1. Use technology as a mean to reach your learning objectives 

While extremely helpful, technology shouldn’t be the driving force of any decision related to online learning, but rather the support that moves the learners towards their goals. Technology offers the frame to create engagement, and it’s not engagement in itself. 

That being said, options to choose the right technology are abundant, either if teachers decide to go for an asynchronous approach (where students and teachers are not present online at the same time) or a synchronous one (for example online chat or videoconferencing). A mix of both approaches is recommended. 

2. Be present 

Especially during the current context, communicating often with your learners is mandatory, as the interactions that teachers have with their students have a definite influence on motivation and commitment.
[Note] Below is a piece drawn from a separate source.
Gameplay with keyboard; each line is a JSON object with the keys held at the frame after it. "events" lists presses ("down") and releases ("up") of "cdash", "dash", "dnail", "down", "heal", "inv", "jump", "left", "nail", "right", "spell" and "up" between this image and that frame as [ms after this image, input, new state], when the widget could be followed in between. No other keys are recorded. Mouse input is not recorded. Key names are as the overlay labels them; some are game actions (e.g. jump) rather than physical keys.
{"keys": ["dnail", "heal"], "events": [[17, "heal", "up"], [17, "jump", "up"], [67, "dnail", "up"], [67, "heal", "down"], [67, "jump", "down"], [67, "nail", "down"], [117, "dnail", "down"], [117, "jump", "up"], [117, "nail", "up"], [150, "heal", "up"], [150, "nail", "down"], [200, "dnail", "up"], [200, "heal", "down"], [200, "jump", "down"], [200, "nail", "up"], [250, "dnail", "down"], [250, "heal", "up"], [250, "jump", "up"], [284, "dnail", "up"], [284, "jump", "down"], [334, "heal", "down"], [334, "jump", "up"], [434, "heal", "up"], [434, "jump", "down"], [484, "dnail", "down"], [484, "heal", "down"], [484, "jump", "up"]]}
In the particular context of online learning, as everyone progresses in their own “space-time,” the risk of feeling isolated can increase and hinder commitment. But there are effective ways to counteract this risk and even make online learning more engaging than traditional face-to-face training  

Being present could translate into participating in discussion boards, give both summative and formative feedback, in a timely manner, encourage discussion between students, or provide clear instructions about assessments and deadlines. 

3. Promote engagement and embrace interactivity 

Teaching online doesn’t and shouldn’t follow the same pattern as its in-class counterpart. To engage students who are not physically present in front of the teacher long lectures will slowly lose their intended audience. Instead, active learning techniques and a mix of discussions, videos and hands-on exercises should be applied. 

Throughout the online presence keep in mind the previous point (2), with an emphasis on the fact that communicating with your students does not translate into a mere exchange of personal opinions. Rather, it should take the form of meaningful interactions, which involves stimulating learners’ intellectual curiosity and engaging them in instructive activities that are productive.